In a three-year Avista pilot in Washington State involving about 200 residential and commercial customers, the utility “successfully shifted up to 75% of its EV charging load to off-peak hours without customer disruption,” Avista Electric Transportation Engineer Mike Vervair told Utility Dive.

Avista installed, owned and maintained the EVSEs, but it had difficulty maintaining Wi-Fi connectivity with the EVSEs.

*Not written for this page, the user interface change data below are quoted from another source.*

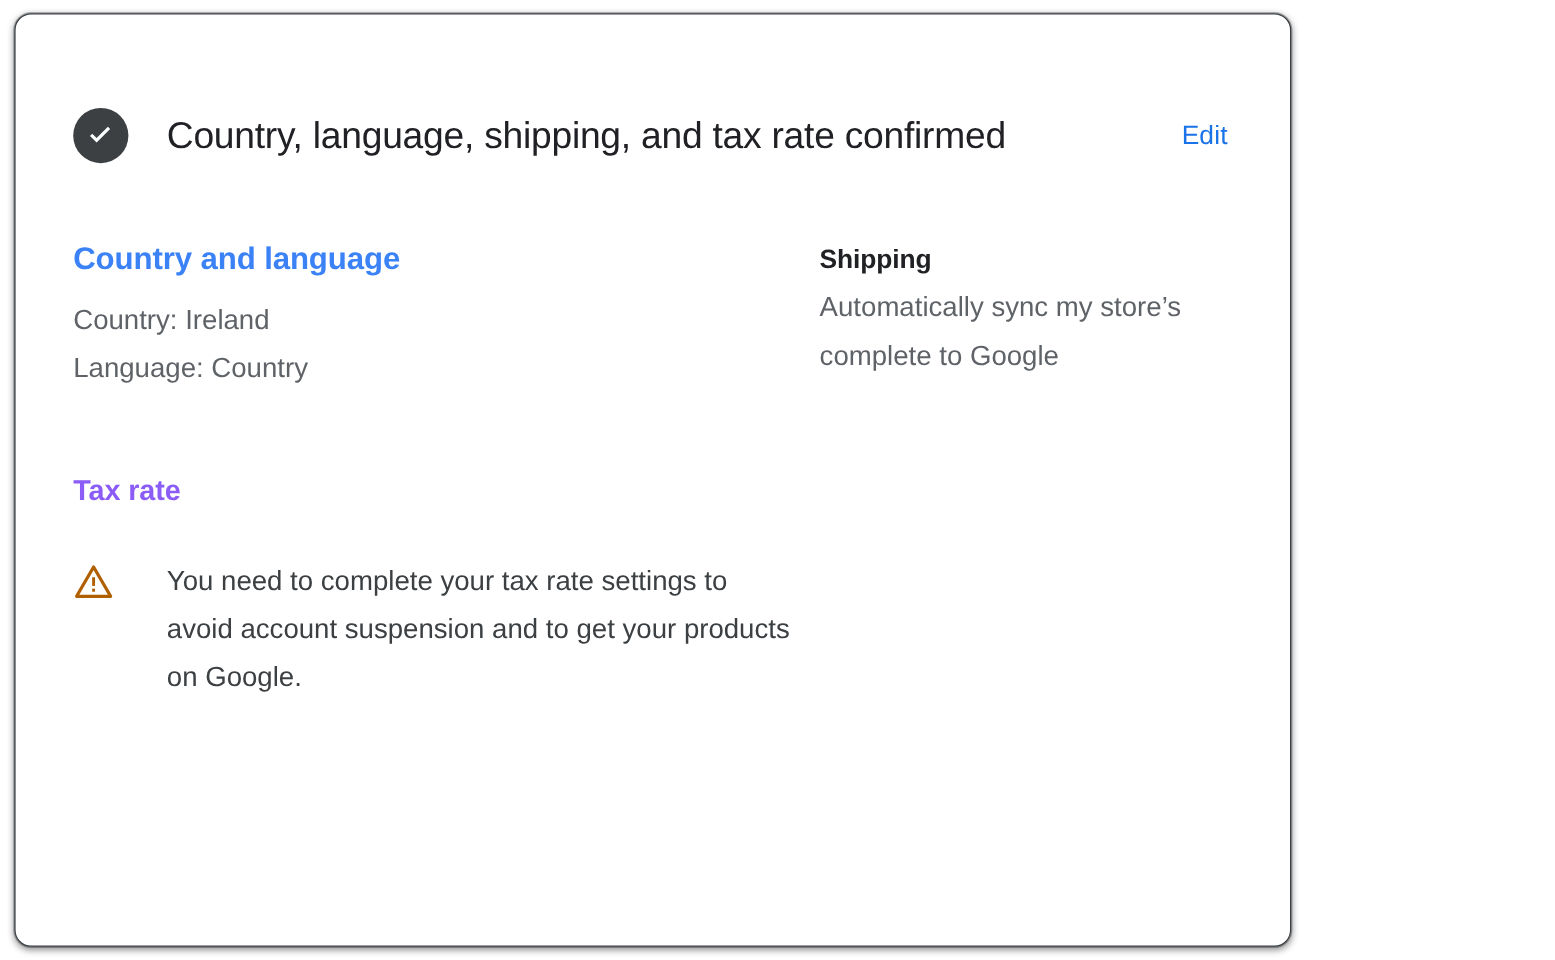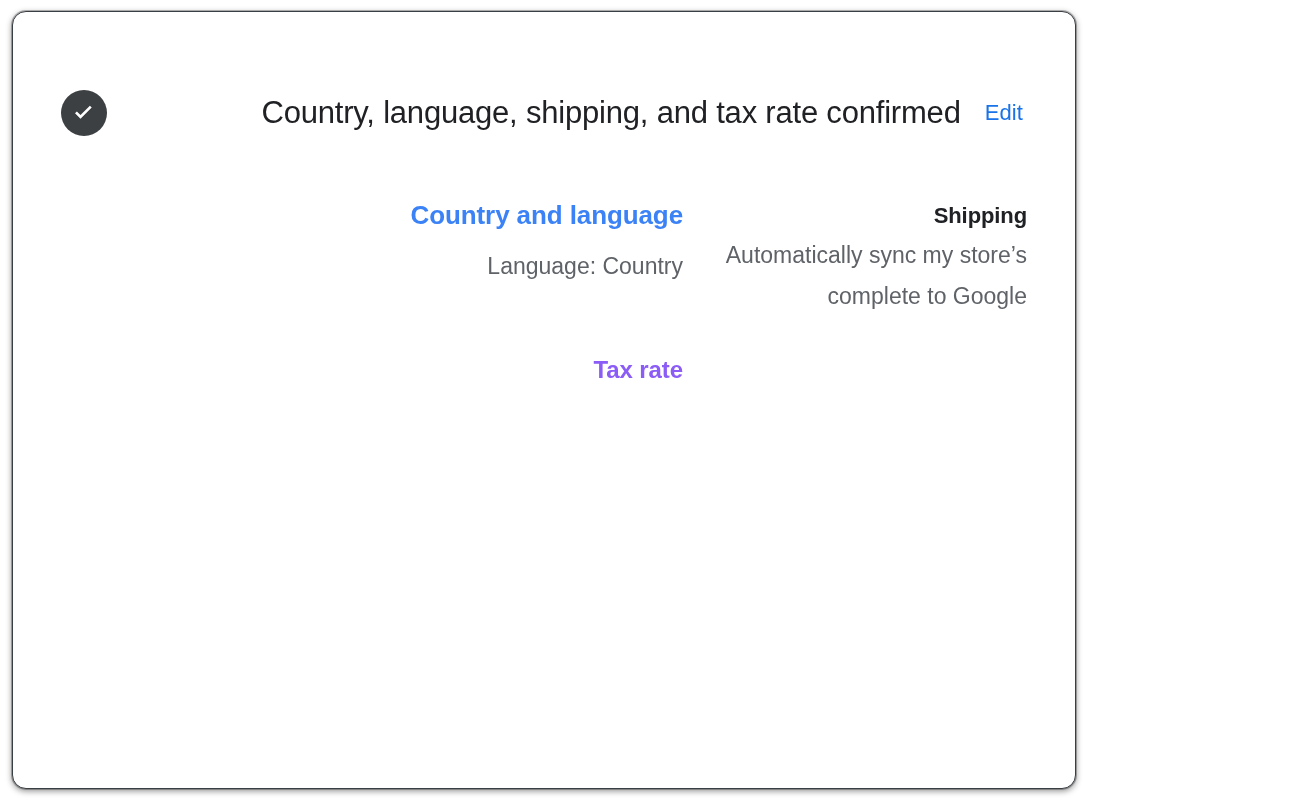--- a/index.html
+++ b/index.html
@@ -21,7 +21,6 @@
     height: 800px;
     box-sizing: border-box;
     padding: 11px 4px 11px 12px;
-    text-align: right;
   }
 
   .card {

That could compromise the cost-effectiveness of scaling such a program, Vervair said. “Communicating with the EVSE through a smart meter network that uses utility communications infrastructure is not available now, but it is where we need to go.”


“Car buyers like me are postponing purchases of gasoline-powered vehicles, and that market is likely to drop off faster than anybody expects, which means the load problem is going to ramp up faster than anybody expects, and solutions will be needed soon.”

Davion Hill

Global Energy Storage Segment Leader, DNV-GL


Vermont’s Green Mountain Power (GMP) did not encounter the same difficulties in a 200-customer, two-year pilot that went utility-wide early this year and now has about 300 participants, GMP Chief Innovation Executive Josh Castonguay told Utility Dive.

Through its Virtual Peaker software platform, GMP managed charging for a variety of EVSEs to accomplish three objectives of value, Castonguay said. It turned down or turned off charging during its evening peak demand period, ramped up charging to use midday solar over-generation and did energy arbitrage for customers by moving charging to the lowest-cost time periods.

“As we add more distributed energy resources and move to a distributed, electrified, decarbonized system, control of a flexible load is becoming more valuable,” he added.

The urgency

“To meet the future charging need, EV infrastructure investments are going to be on the order of billions of dollars,” SEPA’s Myers said. “But that investment must begin now to have adequate infrastructure when it is needed, and there is no evidence utilities, EV and EVSE manufacturers, or other stakeholders in the power system’s future are investing enough.”

DNV-GL’s Hill agreed. “Car buyers like me are postponing purchases of gasoline-powered vehicles, and that market is likely to drop off faster than anybody expects, which means the load problem is going to ramp up faster than anybody expects, and solutions will be needed soon.”

The report’s “number one takeaway” is that “the time to act is now and we can’t afford to wait until tens of millions of EVs are on the road,” Myers said. “It seems complicated, but of all the challenges the utility industry faces, this could potentially be one of the easiest to solve because this is still a relatively new and small industry and the stakeholders know what is needed.”